» Passage given
Fixed Loan Cheaper Than Standard
Sun Herald
Sunday January 18, 2004
A RARE chance to fix your mortgage below the standard variable rate is likely next week when the consumer price index is expected to rise by an annual rate below 2 per cent.
So much for a runaway economy. The stronger dollar is contractionary and will remain so since there's no prospect of the US dollar pulling itself off the floor and dragging our dollar down until interest rates in the US rise, which the Federal Reserve Board has gone to great lengths to rule out in the foreseeable future.
The damage to the economy from the Aussie dollar is one thing. But the rise in real interest rates the cost taking inflation into account is another matter altogether. It was rising real rates that produced the Depression, but let's not dwell on that.
With inflation likely to be below 2 per cent for at least six months, a rate increase would mean the Reserve Bank of Australia was deliberately tightening, a shift out of what governor Ian Macfarlane calls neutral.
The combination of a strong dollar and rising real rates will make it think twice about lifting rates for the time being.
That's a relief to borrowers, and there's even better news. While you've been soaking up the summer sun, home lenders have been quietly dropping their fixed rates.
The cheapest five-year mortgage, from St George, is 6.95 per cent which is a smidgin below the standard variable rate of 7.07 per cent. Refinancing for such a small saving wouldn't be worth the trouble after discharge and application fees are taken into account. But things will get better.
New borrowers can do better too.
Shorter terms are well below the bank variable rate, starting at 6.19 per cent from Newcastle Permanent for one year. For three years the lowest rate is 6.89 per cent from the Bank of Queensland, which is expanding south.
No need to rush as these may well drop next week.
Comparison rates, which take into account fees, show RESI is the cheapest fixed-rate lender across the board, from 6.49 per cent to 6.88 per cent. But this shows a quirk in the comparison rate since RESI's headline rates aren't low, ranging from 6.95 per cent for one year to 7.19 per cent for five years.

» Task to carry out
Can you continue the mortgage-rate article above, starting after its final sentence?

» Data excerpts
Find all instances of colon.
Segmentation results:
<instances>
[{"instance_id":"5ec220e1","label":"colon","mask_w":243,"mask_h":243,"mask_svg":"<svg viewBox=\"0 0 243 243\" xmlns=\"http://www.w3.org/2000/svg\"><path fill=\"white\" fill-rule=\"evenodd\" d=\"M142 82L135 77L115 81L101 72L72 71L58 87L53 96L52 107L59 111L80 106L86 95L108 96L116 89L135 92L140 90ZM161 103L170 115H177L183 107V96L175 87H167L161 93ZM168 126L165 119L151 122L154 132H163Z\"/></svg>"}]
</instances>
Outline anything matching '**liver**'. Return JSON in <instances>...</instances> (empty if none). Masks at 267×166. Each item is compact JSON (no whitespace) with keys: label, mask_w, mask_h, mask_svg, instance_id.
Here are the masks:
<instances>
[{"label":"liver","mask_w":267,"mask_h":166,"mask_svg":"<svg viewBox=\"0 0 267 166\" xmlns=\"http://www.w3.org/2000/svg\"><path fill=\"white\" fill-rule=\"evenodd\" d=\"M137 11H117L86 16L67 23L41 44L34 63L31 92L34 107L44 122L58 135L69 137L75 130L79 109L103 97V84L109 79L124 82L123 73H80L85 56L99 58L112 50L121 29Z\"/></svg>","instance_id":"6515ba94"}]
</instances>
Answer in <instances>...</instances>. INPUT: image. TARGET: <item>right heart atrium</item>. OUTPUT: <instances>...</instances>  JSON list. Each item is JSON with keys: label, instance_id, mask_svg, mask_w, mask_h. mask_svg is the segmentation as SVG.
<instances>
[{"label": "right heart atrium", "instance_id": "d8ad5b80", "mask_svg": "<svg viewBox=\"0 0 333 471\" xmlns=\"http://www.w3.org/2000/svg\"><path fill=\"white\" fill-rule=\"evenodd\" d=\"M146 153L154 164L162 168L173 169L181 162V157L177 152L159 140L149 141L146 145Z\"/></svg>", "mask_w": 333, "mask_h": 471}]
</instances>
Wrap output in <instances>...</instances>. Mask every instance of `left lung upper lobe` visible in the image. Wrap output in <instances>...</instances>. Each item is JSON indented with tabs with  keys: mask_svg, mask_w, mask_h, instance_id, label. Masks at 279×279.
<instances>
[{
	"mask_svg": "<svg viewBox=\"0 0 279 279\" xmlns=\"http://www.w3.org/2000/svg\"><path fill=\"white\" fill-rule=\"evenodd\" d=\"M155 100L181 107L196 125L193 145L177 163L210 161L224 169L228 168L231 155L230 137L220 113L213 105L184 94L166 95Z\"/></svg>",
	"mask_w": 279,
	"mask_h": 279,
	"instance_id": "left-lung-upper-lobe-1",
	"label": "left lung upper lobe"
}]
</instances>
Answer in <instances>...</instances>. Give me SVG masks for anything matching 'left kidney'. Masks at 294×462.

» Written response
So how can the comparison rate suddenly lower them?
Because the calculation covers seven years, and so assumes you'll revert to the then variable rate the lender is offering. In this case RESI's variable rate is a low 6.45 per cent (which incidentally produces a 6.47 per cent comparison rate because there are no monthly fees).
Not that there's any guarantee what the variable rate will be next month let alone in seven years, although research group Cannex says RESI is consistently one of the lowest.
Savers are the winners from higher real rates. In this climate of falling inflation, bank accounts paying about 6 per cent are better than they look, and carry no downside risk because your capital is safe.
Mixing terms is better so you keep your options open for higher interest
rates later in the year and aren't disadvantaged if, against expectations, they
dropped.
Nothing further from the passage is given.